Thursday, November 6, 2008

Coffee-crusted pork chops with white chocolate sauce

Here is the second white-chocolate sauce recipe I promised in my last post. Pork is probably a bit more of an intuitive match with white chocolate than salmon. This recipe also came from Cacaoweb and the sauce is made the same way. I'm curious if you can make a savory white chocolate sauce without a roux. I had a hard time filtering out sweet sauces in my searches so I haven't found any other versions to compare. I'll have to do some more sophisticated searching and see what I can turn up.

But for now, here's the recipe:
Pork Chops with Coffee and White Chocolate Sauce

Yield: 4 servings

3 tablespoons butter
3 teaspoons all-purpose flour
1 cup broth [chicken I'm assuming]
2 oz (60 g) white chocolate
3 tablespoons butter
4 boneless pork chops [no idea why boneless is specified. Mine had a bit of bone on one side and it worked fine.]
6 tablespoons finely ground coffee for dredging [I used a medium roast]
Salt and pepper

Make first white sauce with white chocolate, then cook the pork chops: [Didn't notice this so I cooked the porkchop simultaneously. Didn't seem to be a problem.]

[0. Never cook a porkchop without brining for a half hour or so to improve flavor and texture.]
1. Melt 3 tablespoons butter in a small saucepan over medium heat. When the butter has melted add the flour and mix well.
2. Add broth, stirring constantly to incorporate and cook the flour.
3. Let the sauce cook on low heat for approximately 15 minutes, stir regularly. [As last time, I found the pan drying out a couple times so I added more broth. I used less this time and ended up with a hollandaise-thick sauce as a result.]
4. Add salt to taste.
5. Take the saucepan off the heat and add white chocolate, stir until melted.
6. Melt 3 tablespoons butter in a nonstick pan over medium heat.
7. Season the pork chops with salt and pepper, then dip them into ground coffee taking time to coat both sides thoroughly.
8. Cook the pork chops until done, about five minutes per side. [I found three minutes per side to be sufficient. Maybe my heat was too high.]
9. Serve with rice, mango chutney, fried plantains and/or bananas and white chocolate sauce.

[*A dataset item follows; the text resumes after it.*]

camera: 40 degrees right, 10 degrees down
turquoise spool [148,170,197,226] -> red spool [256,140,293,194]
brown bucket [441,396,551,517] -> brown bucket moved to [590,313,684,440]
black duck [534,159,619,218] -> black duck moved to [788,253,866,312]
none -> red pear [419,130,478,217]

Now this, I really liked. First off, the smell of the coffee and pork sizzling in the butter was surprisingly appetizing, although I suppose I should have expected it. I've had breakfast before and should know full well coffee, pork, butter and salt go together even without the toast and fried egg.

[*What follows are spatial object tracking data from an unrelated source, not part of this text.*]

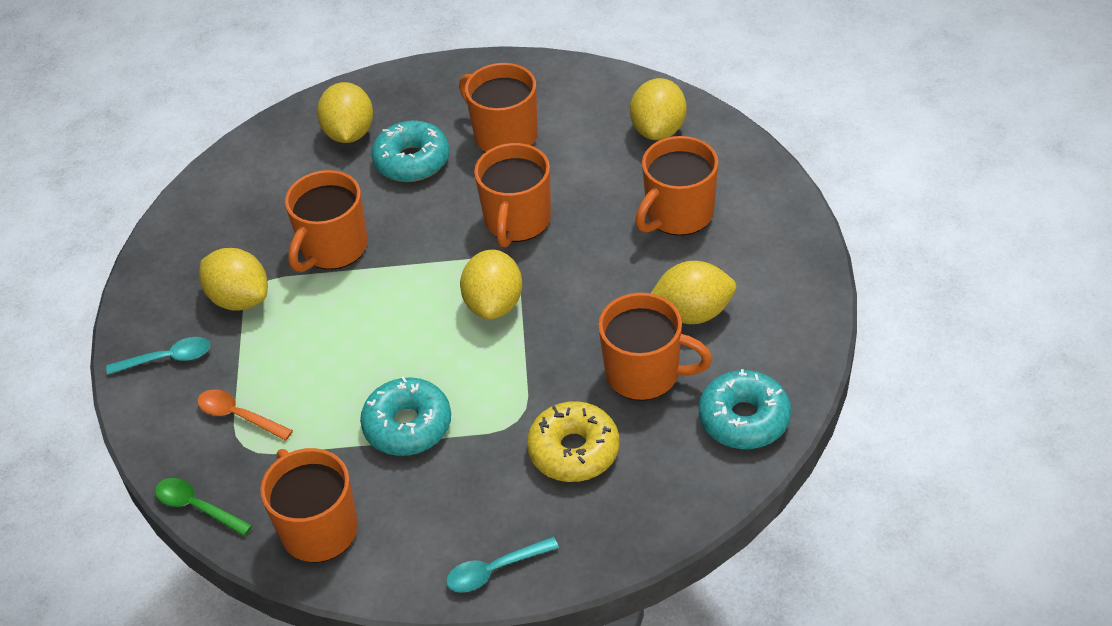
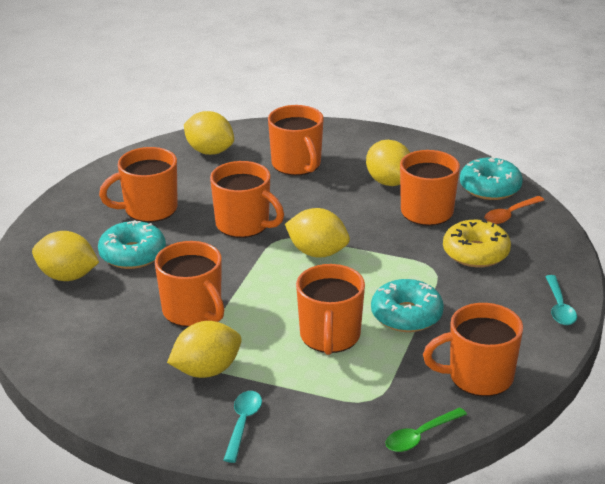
camera: 70 degrees left, 15 degrees down
orange spoon [197,389,293,441] -> orange spoon moved to [484,196,544,224]
yellow lemon [651,261,736,324] -> yellow lemon turned 45 degrees counterclockwise [366,140,410,186]
none -> orange mug [296,264,365,355]

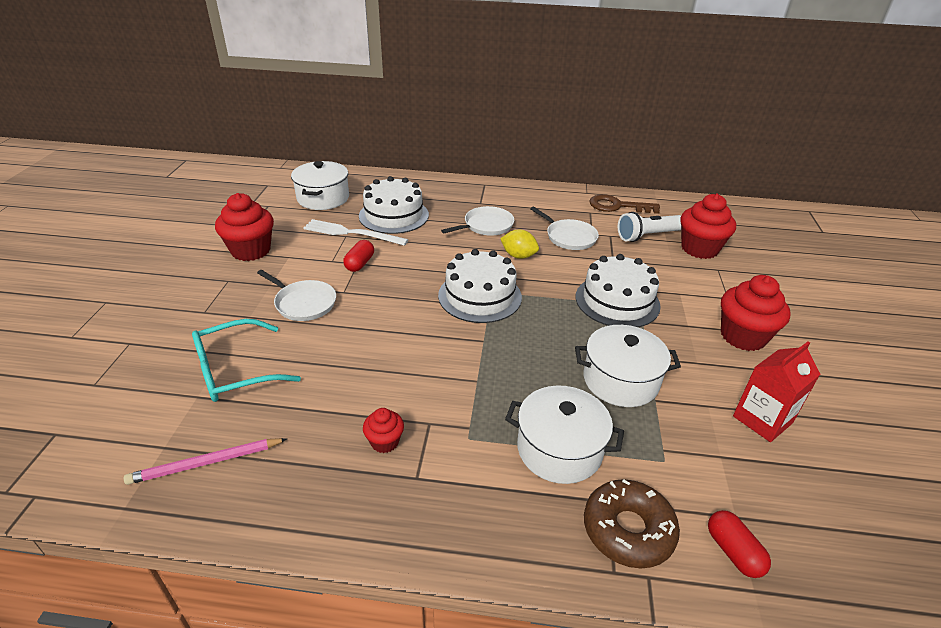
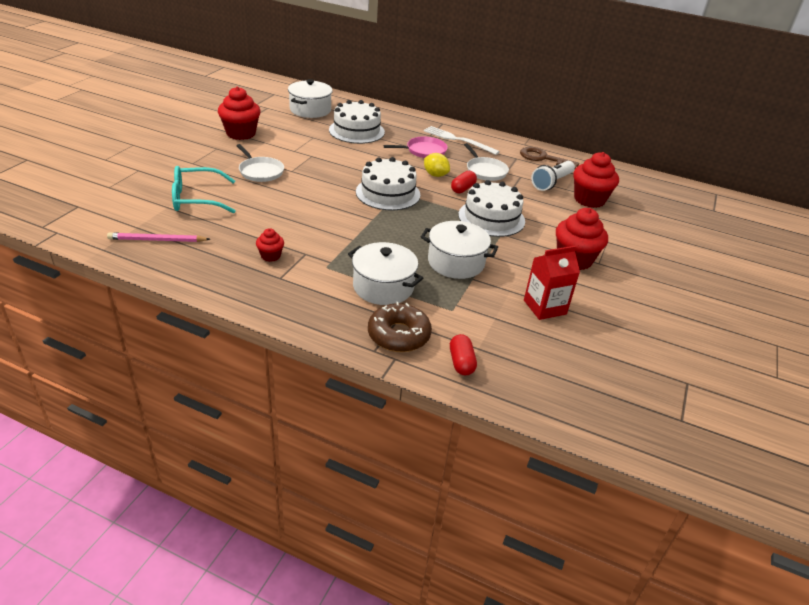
camera: 15 degrees right, 0 degrees up
white fork [303,219,408,246] -> white fork moved to [424,126,500,155]
red capsule [343,240,374,272] -> red capsule moved to [451,171,477,193]
white pan [441,206,514,236] -> pink pan [383,137,448,158]
white flashlight [618,212,681,242] -> white flashlight turned 45 degrees counterclockwise [531,161,575,191]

The coffee crust is an earthy counterpoint to the porkchop. It doesn't have near the richness of a brewed cup, of course. It's more like the flavor a chocolate-covered espresso bean, but sweetened by the pork juices instead.

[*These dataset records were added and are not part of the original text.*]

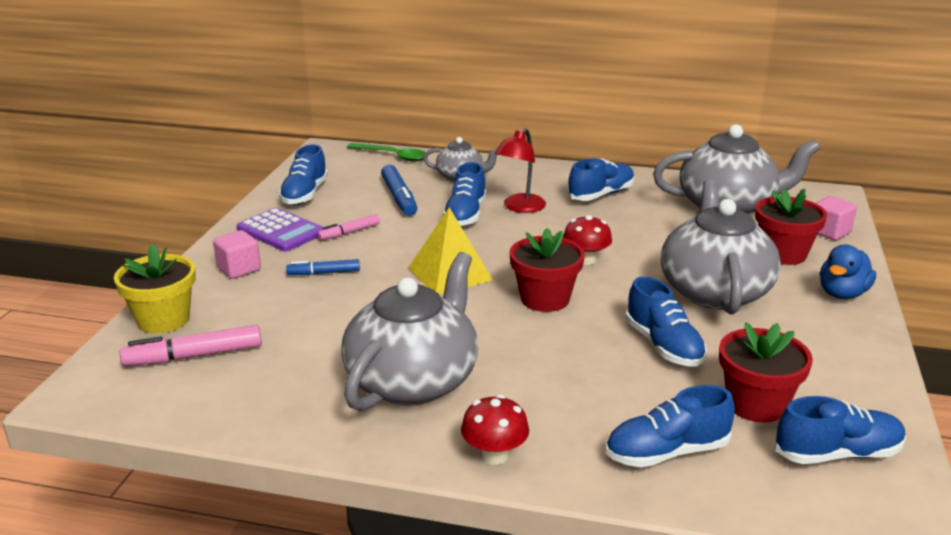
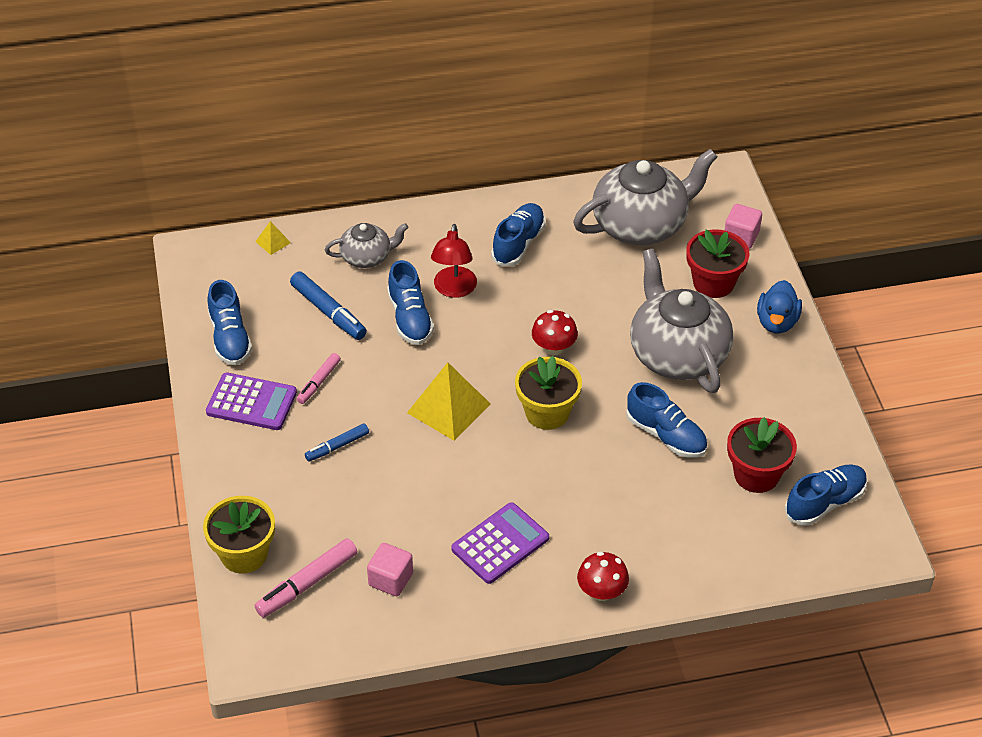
camera: 25 degrees left, 20 degrees up
pink cube [213,230,261,279] -> pink cube moved to [367,543,413,596]
grey teapot [341,252,478,411] -> purple calculator [451,502,549,584]
green spoon [347,143,425,162] -> yellow pyramid [255,221,291,255]
red flower pot [510,228,585,312] -> yellow flower pot [515,356,582,430]
blue shoe [606,385,735,467] -> none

The sauce is quite rich, which is good with the lean pork. The white chocolate is again well incorporated in the flavor of the sauce, only being recognizable in the aftertaste. This time around it has the useful role of subtly marrying with the coffee. It's a combination that works wonderfully, but you can't immediately identify why.

The mango chutney (Chef Allen's Mango Tears which I picked up back at the Mango Festival) adds some brightness to the dish but isn't really necessary. This is genuinely quite good, novel ingredients entirely aside. I could easily see making this again.

1 comment:

kat said...

oh yeah, this flavor combination sounds much more up my alley than with the salmon. I'm so with you on brining pork chops, it makes all the difference.